Other issues can arise when agencies depend on third party organizations to keep up with today’s digital world. Organizations specializing in emerging technologies including artificial intelligence (AI), application programing interfaces (APIs), and the internet of things (IoT), can present risks to your organization risks.
“One concern across the government is the agency’s dependence on third party organizations,” explained Dan Carayiannis, RSA Archer public sector director. “If you think about the traditional [agency], there are processes in place to secure their environments. However, the increase in outsourcing to third parties whose security might not be robust creates cybersecurity complications. This means that agencies need to be prepared more now than ever before because they don’t have complete control over their environments like they once did.”
In order to mitigate third party risks, agencies must follow a four-step formula:
- Understand the risks third parties pose.
- Evaluate these risks to see how they compare to the agency’s risk tolerance.

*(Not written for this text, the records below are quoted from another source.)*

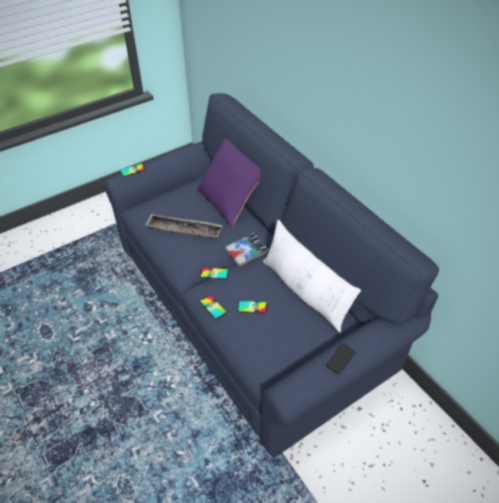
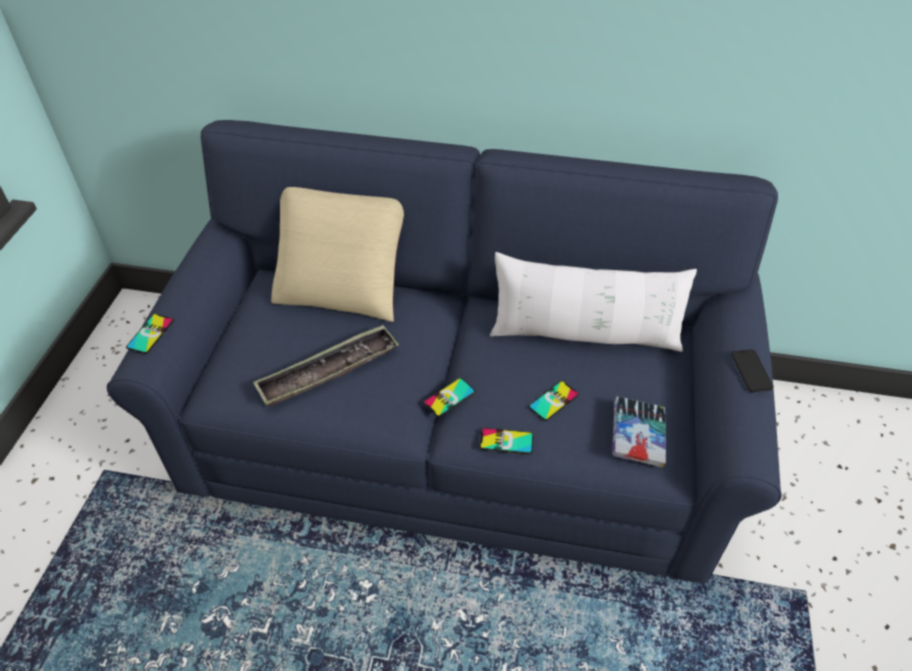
camera: 45 degrees left, 0 degrees up
purple pillow [197,138,261,228] -> beige pillow [271,187,404,322]
book [225,233,269,267] -> book moved to [612,396,666,468]

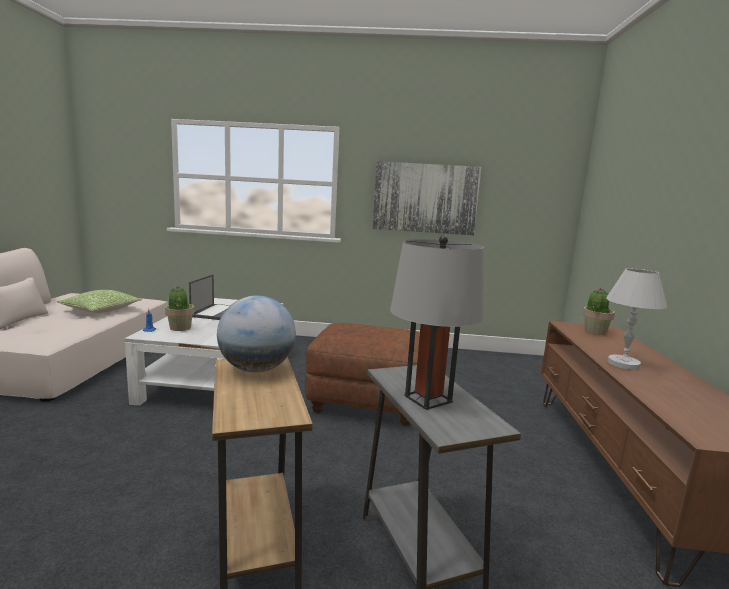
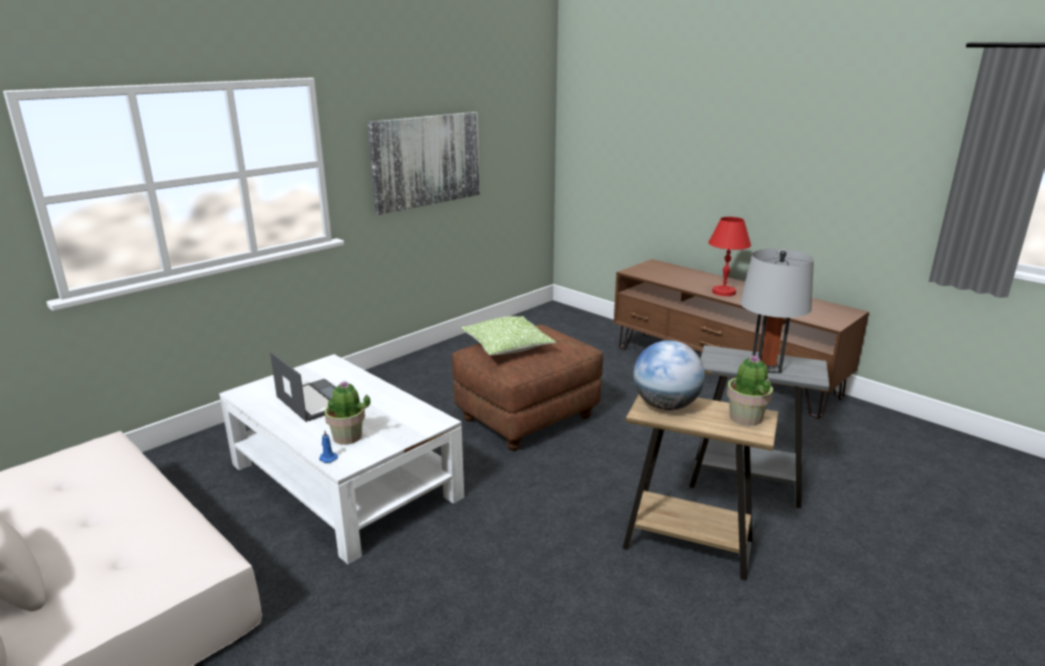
camera: 50 degrees left, 10 degrees up
pillow [57,290,142,313] -> pillow moved to [461,316,556,355]
potted plant [583,287,615,335] -> potted plant moved to [727,354,773,426]
white table lamp [606,268,667,370] -> red table lamp [708,217,751,296]

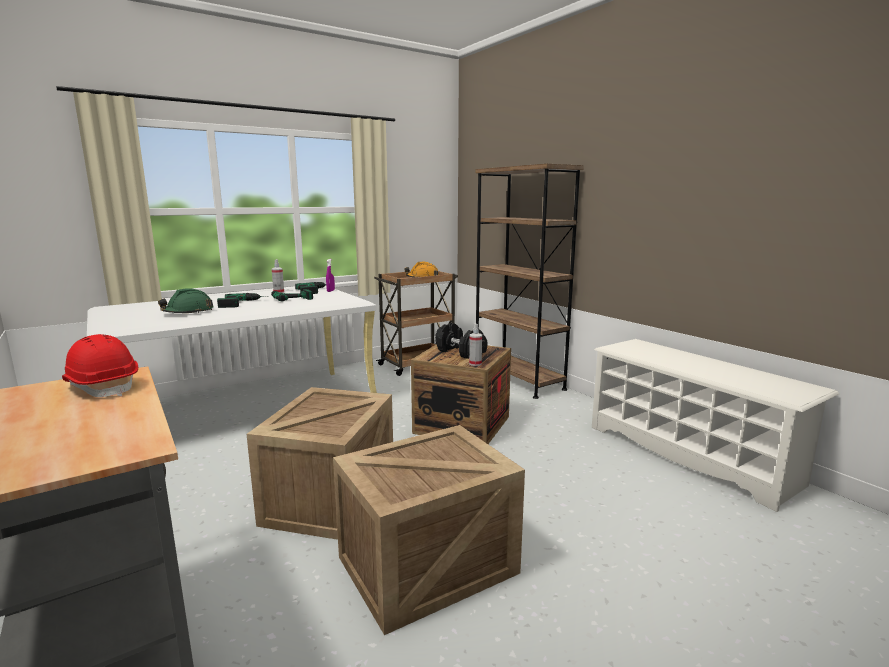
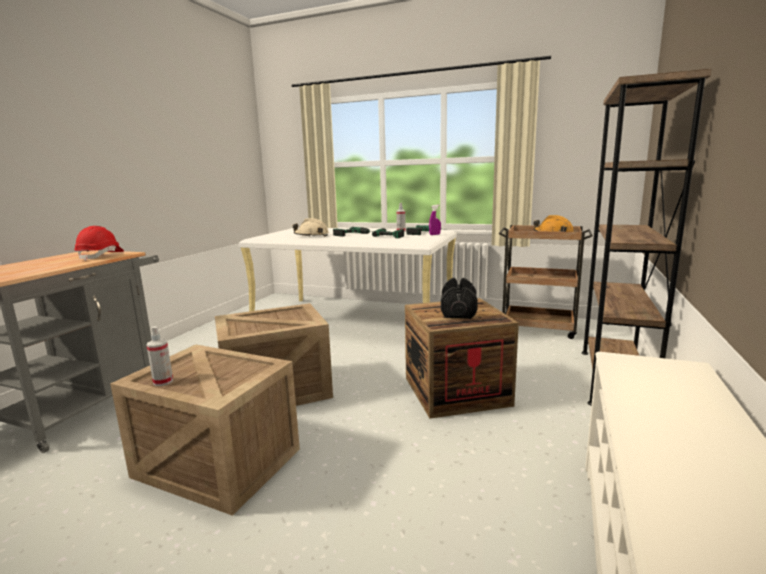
camera: 55 degrees right, 0 degrees up
green hard hat [158,288,214,313] -> beige hard hat [293,218,329,237]
spray bottle [469,324,482,366] -> spray bottle moved to [146,326,173,386]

- Manage relationships with third parties which includes their access to internal systems, servers, and other agency information.
- Continually evaluate third party performance.
In order to follow these four-steps, it’s critical to have the right risk management platform or solution in place.
Despite these challenges, third parties can be beneficial to federal agencies – especially those that help them keep up with the digital transformation and engage today’s dynamic workforce. To ensure that risks regarding compliance, security, and fraud are mitigated and managed, it is crucial for agencies to understand, evaluate, manage, and monitor their third parties. In so doing, they can continue to use these organizations to their benefit and, as a result, stay better aligned with agency missions and goals.